===== EXTRACTED DATA

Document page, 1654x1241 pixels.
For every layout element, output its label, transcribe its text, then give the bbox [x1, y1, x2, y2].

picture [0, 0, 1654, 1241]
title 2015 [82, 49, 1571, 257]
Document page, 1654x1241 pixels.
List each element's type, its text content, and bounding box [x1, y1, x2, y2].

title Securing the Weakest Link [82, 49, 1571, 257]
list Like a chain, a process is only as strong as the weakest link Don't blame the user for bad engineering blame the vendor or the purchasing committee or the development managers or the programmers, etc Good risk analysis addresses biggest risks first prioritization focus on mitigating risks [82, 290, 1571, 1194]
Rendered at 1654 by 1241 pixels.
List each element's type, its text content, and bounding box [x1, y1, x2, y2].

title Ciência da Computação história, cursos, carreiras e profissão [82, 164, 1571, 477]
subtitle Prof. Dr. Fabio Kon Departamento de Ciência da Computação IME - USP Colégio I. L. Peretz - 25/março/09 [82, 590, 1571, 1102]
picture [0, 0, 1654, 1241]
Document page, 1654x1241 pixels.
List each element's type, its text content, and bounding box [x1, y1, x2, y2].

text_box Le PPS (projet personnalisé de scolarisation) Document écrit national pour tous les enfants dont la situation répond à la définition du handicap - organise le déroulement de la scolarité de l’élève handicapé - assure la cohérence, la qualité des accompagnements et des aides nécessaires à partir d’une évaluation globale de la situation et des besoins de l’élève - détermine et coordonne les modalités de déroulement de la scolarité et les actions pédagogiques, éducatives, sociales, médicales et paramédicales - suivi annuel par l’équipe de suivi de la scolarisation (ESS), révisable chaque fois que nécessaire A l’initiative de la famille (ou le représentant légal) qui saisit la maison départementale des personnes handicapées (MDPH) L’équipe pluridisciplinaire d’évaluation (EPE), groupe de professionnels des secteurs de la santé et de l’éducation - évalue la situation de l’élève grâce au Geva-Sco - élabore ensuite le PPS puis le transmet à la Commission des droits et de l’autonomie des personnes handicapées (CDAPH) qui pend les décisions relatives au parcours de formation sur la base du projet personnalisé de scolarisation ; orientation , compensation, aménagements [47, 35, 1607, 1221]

==========

WHAT YOU HAVE TO DO >>
Retype the entries from their very first line down through the line holding "title 2015 [82, 49, 1571, 257]", both ends included, with no changes.

WRITTEN RESPONSE >>
Document page, 1654x1241 pixels.
For every layout element, output its label, transcribe its text, then give the bbox [x1, y1, x2, y2].

picture [0, 0, 1654, 1241]
title 2015 [82, 49, 1571, 257]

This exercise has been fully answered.